I’m Manish – author of dgraph.io. We’ve been using RocksDB via Cgo for a while now, but have memory leak issues, ugly code – I’ve started to hate the whole having to use Cgo to run this.

The alternative, BoltDB, is really slow for us. Dgraph is designed to allow high write load, while also doing high read load, and BoltDB falters in such an environment. We even batch up our writes, but the global mutex lock around all reads and writes really make the performance suck. Our RDF insert rate goes down to 10% of what we can achieve with RocksDB using Cgo. So, there’s no comparison here!

I hate bad code, and therefore I think the clean, good thing to do here would be to build a leveldb equivalent using Go from scratch, no Cgo. We tried using https://github.com/syndtr/goleveldb, but that’s even slower than BoltDB.

At this point, I think taking a month off Dgraph and just building a good, well optimized LSM tree based Key-Value store, which can do concurrent writes is the best way to achieve the performance and the clean code that we want. But before I embark on this project, I wanted to check if there’re other options that we should look into; and if there’s interest in the community for helping out with the project.

Basing it on LevelDB’s logic would be a good beginning, but eventually, this might become the equivalent of RocksDB in Go. Long term. For now, we just need Get, Put (also in batch), Iterate – all happening concurrently, fast.

Rio_M · January 25, 2017, 8:21am

Of course. There is interest. I am using BoltDB and something better will be great.

mrjn · January 25, 2017, 2:52pm

This looks like an interesting paper to follow for implementation. They propose an improvement over LSM-tree based KV store, which is optimized to use the faster random access of modern SSDs.

I think most databases today can and probably do run on SSD storage. So, this might give a great performance improvement.

Any suggestions about any other papers that’d be worth reading?

mrjn · January 26, 2017, 12:40am

Btw, not an expert on LevelDB or RocksDB. So, if anyone has any advice for me, do ping me at manish@dgraph.io. Meanwhile, I have a bunch of reading up to do.

Tamas_Gulacsi · January 27, 2017, 6:56pm

I wouldn’t start from scratch, but try to optimize/simplify syndtr’s code first.

The linked WiscKey (separate key and data) can be implemented by having a separate LevelDB for keys and values, where values could be represented as sequential uint64 values in addition order.
That’d mean values are always sorted, only deletion means some work, and keys are a lot less data to move around.
So an interesting concept!

jaten · January 29, 2017, 2:27pm

Get, Put (also in batch), Iterate – all happening concurrently, fast.

Multiple writers needs MVCC, which significantly complicates the implementation. Such code typically needs years of work to become reliable.

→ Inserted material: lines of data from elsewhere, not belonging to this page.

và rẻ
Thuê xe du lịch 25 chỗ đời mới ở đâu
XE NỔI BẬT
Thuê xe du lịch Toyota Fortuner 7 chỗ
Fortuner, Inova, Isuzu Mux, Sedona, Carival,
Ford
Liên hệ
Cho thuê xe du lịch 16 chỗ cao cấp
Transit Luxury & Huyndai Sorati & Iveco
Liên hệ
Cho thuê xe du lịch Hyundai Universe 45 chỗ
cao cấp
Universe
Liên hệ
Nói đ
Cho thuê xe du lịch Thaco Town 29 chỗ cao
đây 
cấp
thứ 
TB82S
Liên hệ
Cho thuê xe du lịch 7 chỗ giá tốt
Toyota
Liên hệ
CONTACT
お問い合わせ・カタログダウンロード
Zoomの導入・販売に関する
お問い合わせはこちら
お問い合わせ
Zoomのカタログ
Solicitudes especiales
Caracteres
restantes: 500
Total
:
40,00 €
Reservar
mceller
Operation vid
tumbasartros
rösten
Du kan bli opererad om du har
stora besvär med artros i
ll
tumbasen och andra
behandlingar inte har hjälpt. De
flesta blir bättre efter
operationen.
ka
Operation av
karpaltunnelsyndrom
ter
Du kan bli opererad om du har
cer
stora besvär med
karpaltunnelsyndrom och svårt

So most of the databases you are discussing allow multiple readers, (and possibly readers overlapping one writer), but only a single writer at a time.

It will be far easier to find and fix your memory leaks than to write a whole new database.

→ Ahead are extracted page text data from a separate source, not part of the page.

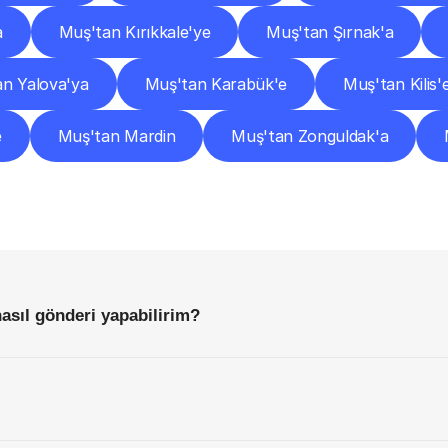
a
Muş'tan Kırıkkale'ye
Muş'tan Şırnak'a
n Yalova'ya
Muş'tan Karabük'e
Muş'tan Kilis'
e
Muş'tan Mardin
Muş'tan Zonguldak'a
Sıkça
Sorulan
Sorular
Başlamadan
Önce
Bilmeniz
Gereken
Her
Şey
asıl gönderi yapabilirim?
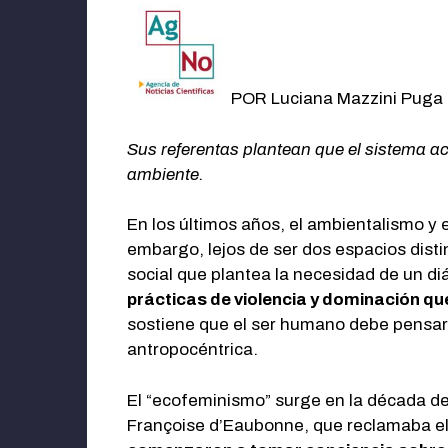
POR Luciana Mazzini Puga
Sus referentas plantean que el sistema ac
ambiente.
En los últimos años, el ambientalismo y 
embargo, lejos de ser dos espacios dist
social que plantea la necesidad de un di
prácticas de violencia y dominación que
sostiene que el ser humano debe pensars
antropocéntrica.
El “ecofeminismo” surge en la década de
Françoise d’Eaubonne, que reclamaba e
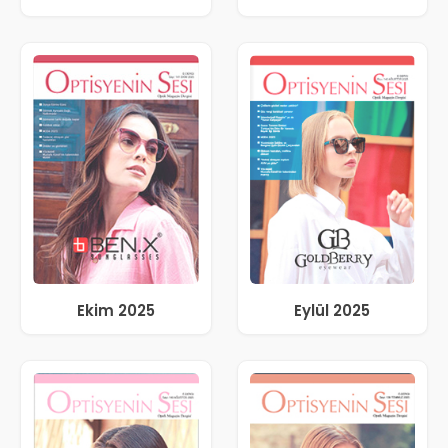
Ekim 2025
Eylül 2025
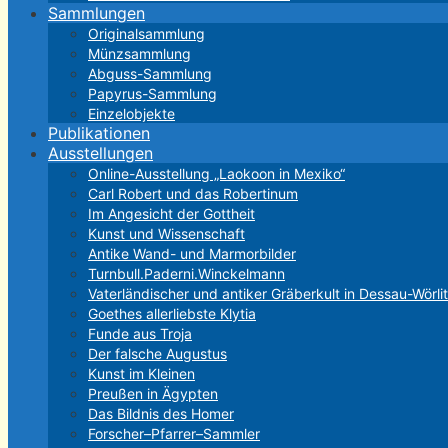
Sammlungen
Originalsammlung
Münzsammlung
Abguss-Sammlung
Papyrus-Sammlung
Einzelobjekte
Publikationen
Ausstellungen
Online-Ausstellung „Laokoon in Mexiko“
Carl Robert und das Robertinum
Im Angesicht der Gottheit
Kunst und Wissenschaft
Antike Wand- und Marmorbilder
Turnbull.Paderni.Winckelmann
Vaterländischer und antiker Gräberkult in Dessau-Wörli
Goethes allerliebste Klytia
Funde aus Troja
Der falsche Augustus
Kunst im Kleinen
Preußen in Ägypten
Das Bildnis des Homer
Forscher–Pfarrer–Sammler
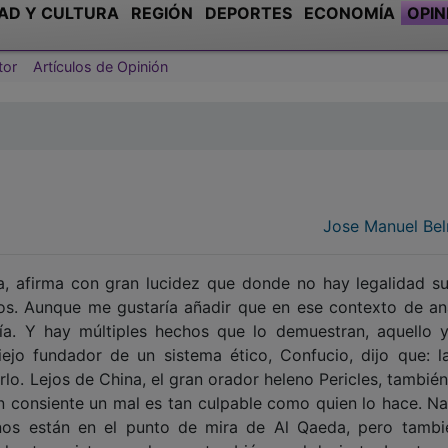
AD Y CULTURA
REGIÓN
DEPORTES
ECONOMÍA
OPIN
tor
Artículos de Opinión
Jose Manuel Be
a, afirma con gran lucidez que donde no hay legalidad su
s. Aunque me gustaría añadir que en ese contexto de ana
tía. Y hay múltiples hechos que lo demuestran, aquello y
iejo fundador de un sistema ético, Confucio, dijo que: l
lo. Lejos de China, el gran orador heleno Pericles, tambié
n consiente un mal es tan culpable como quien lo hace. Na
ianos están en el punto de mira de Al Qaeda, pero tambi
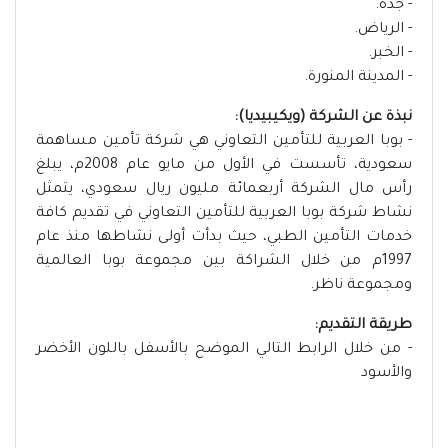
- جدة.
- الرياض.
- الخبر.
- المدينة المنورة.
نبذة عن الشركة (ويكيبيديا):
- بوبا العربية للتأمين التعاوني هي شركة تأمين مساهمة
سعودية، تأسست في الأول من مايو عام 2008م، يبلغ
رأس مال الشركة أربعمائة مليون ريال سعودي، يتمثل
نشاط شركة بوبا العربية للتأمين التعاوني في تقديم كافة
خدمات التأمين الطبي، حيث بدأت أولى نشاطها منذ عام
1997م من خلال الشراكة بين مجموعة بوبا العالمية
ومجموعة ناظر.
طريقة التقديم:
- من خلال الرابط التالي الموضح بالأسفل باللون الأخضر
والأسود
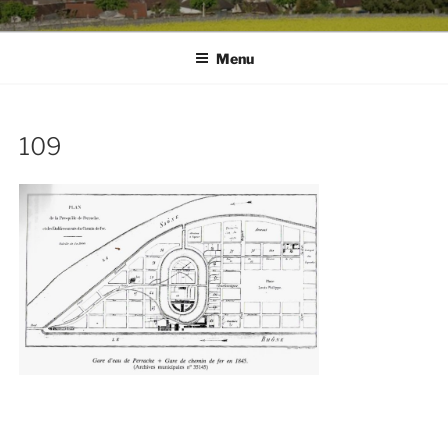
Menu
109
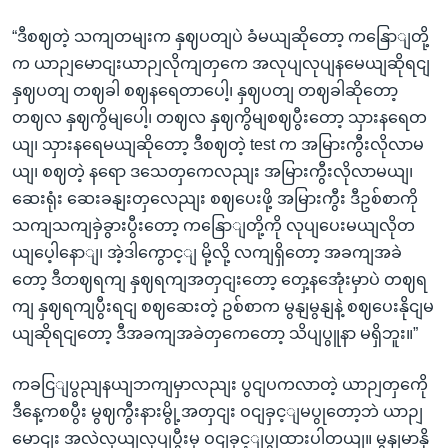
“ဒီစဈတဲ့ သကျတမျးက နှဈပတျပဲ ခံမယျဆိုတော့ ကနြောျတို့
က ယာဉျမောငျးယာဉျလိုကျတှကေ အလုပျလုပျနမေယျဆိုရငျ
နှဈပတျ တဈခါ စဈနရေတာပေါ့၊ နှဈပတျ တဈခါဆိုတော့
တဈလ နှဈကွိမျပေါ့၊ တဈလ နှဈကွိမျစဈပွီးတော့ သှားနရေတ
ယျ၊ သှားနရေမယျဆိုတော့ ဒီစဈတဲ့ test က အမြားကွီးလိုလာမ
ယျ၊ စဈတဲ့ နရော ဒသေတှကေလညျး အမြားကွီးလိုလာမယျ၊
ဆေးရုံး ဆေးခနျးတှလေညျး စဈပေးဖို့ အမြားကွီး ဒီဥစ်စာကို
သကျသကျခှဲခွားပွီးတော့ ကနြောျတို့ကို လုပျပေးမယျလိုတ
ယျပေ့ါနောျ၊ အဲ့ဒါကွောင့ျ မို့လို့ လကျရှိတော့ အခကျအခဲ
တော့ ဒီတဈရကျ နှဈရကျအတှငျးတော့ တှေ့နအေုံးမှာပဲ တဈရ
ကျ နှဈရကျပွီးရငျ စဈဆေးတဲ့ ဥစ်စာက မွနျမွနျနဲ့ စဈပေးနိုငျမ
ယျဆိုရငျတော့ ဒီအခကျအခဲတှကေတော့ သိပျပွူနာ မရှိဘူး။”
ကခငြျပွညျနယျဘကျမှာလညျး ပွငျပကလာတဲ့ ယာဉျတှကေို
ဒီနေ့ကစပွီး မွဈကွီးနားမွို့အတှငျး ဝငျခှင့ျမပွုတော့ဘဲ ယာဉျ
မောငျး အလဲလှယျလုပျပွီးမှ ဝငျခှင့ျပွုထားပါတယျ။ မွနျမာနို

It’s not released as 1.0 yet, but you could experiment with CockroachDB and see what kind of write throughput you get there. They also maintain a go library packaging of RocksDB (which is used under the covers) that may avoid some of the build pain you mention.

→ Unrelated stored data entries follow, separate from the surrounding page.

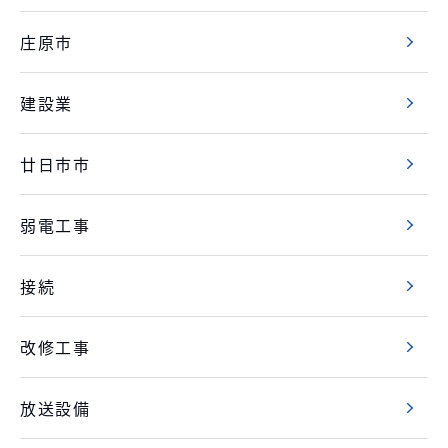
庄原市
建設業
廿日市市
弱電工事
接続
改修工事
放送設備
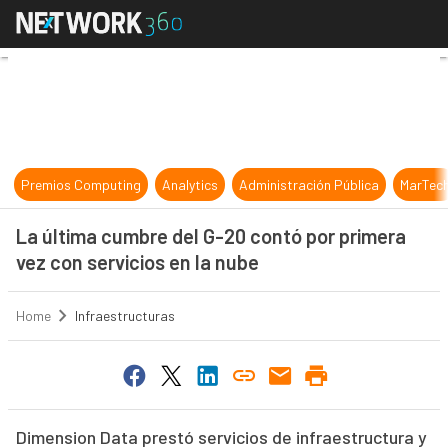
La última cumbre del G-20 contó po
Premios Computing
Analytics
Administración Pública
MarTec
La última cumbre del G-20 contó por primera
vez con servicios en la nube
Home
Infraestructuras
Dimension Data prestó servicios de infraestructura y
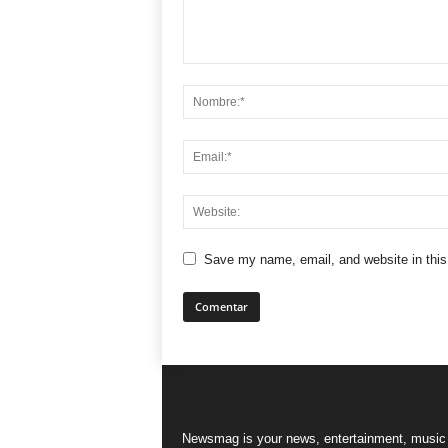
Save my name, email, and website in this
Newsmag is your news, entertainment, music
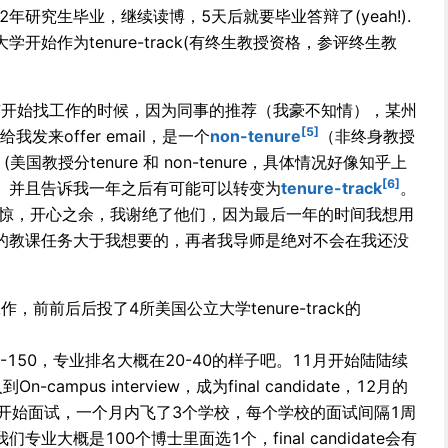
2年研究生毕业，继续读博，5天后就要毕业答辩了(yeah!).
开始作为tenure-track(有终生教授资格，参评终生教
没有开始找工作的时候，因为同事的推荐（我豪不知情），某州
[5]
我发来offer email，是一个
non-tenure
（非终身教授
的工作 (美国教授分tenure 和 non-tenure，具体情况好像知乎上
[6]
， 并且告诉我一年之后有可能可以转变为
tenure-track
。
宠若惊，开心之余，我谢绝了他们，因为最后一年的时间我想用
的教课任务大于我想要的，再者我导师是绝对不会在我还没
。
，前前后后投了4所美国公立大学tenure-track的
00-150，专业排名大概在20-40的样子吧。11月开始陆陆续
ampus interview，成为final candidate，12月的
月开始面试，一个月内飞了3个学校，每个学校的面试间隔1周
业大概是100个博士里面选1个，final candidate会有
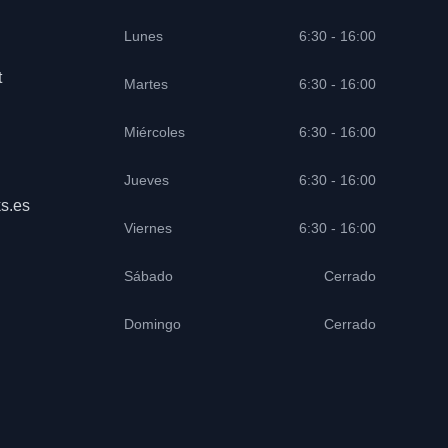
Lunes
6:30 - 16:00
t
Martes
6:30 - 16:00
Miércoles
6:30 - 16:00
Jueves
6:30 - 16:00
s.es
Viernes
6:30 - 16:00
Sábado
Cerrado
Domingo
Cerrado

Also, there is GitHub - tikv/tikv: Distributed transactional key-value database, originally created to complement TiDB to evaluate.

mrjn · January 29, 2017, 7:37pm

True. I don’t plan to do that. Instead, I plan to allow most reads to be executed while a write is happening, acquiring locks at a very granular level. That would give most of the performance needed from this KV store.

We have debated that for a while now, but that didn’t lead us any closer to fixing all the issues (leaks is just the latest issue, we have had many before). Also, just the sheer ugliness of calling C++ code, via C, via Cgo (with no profiling or debugging abilities beyond the Cgo wall) gets annoying to the extent where you question if you’d have been better just writing the whole thing in C++.

We chose Go over C++ for a reason. It is clean, the code is understandable, it’s minimal, goroutines are awesome. Cgo breaks goroutines and all of the other mentioned benefits. Historically it has triggered deep Cgo bugs for us (pthread something, fixed in Go1.4, then again in Go1.5), then caused file descriptor issues (all fixed or circumvented over time).

IMO it’s more trouble to keep going with a dead elephant tied to your back than to take a detour and dump the elephant somewhere. If I’m able to build something decent enough for our use, it might just be good for the whole community.

Having spent some time learning the ins of LSM and B+ trees, I think I have a good solution in mind (verifying with original LevelDB authors, if I’m lucky to get a reply) which would come close to RocksDB in performance; while being written entirely in Go – simpler design, but same concepts.

system · April 29, 2017, 7:37pm

This topic was automatically closed 90 days after the last reply. New replies are no longer allowed.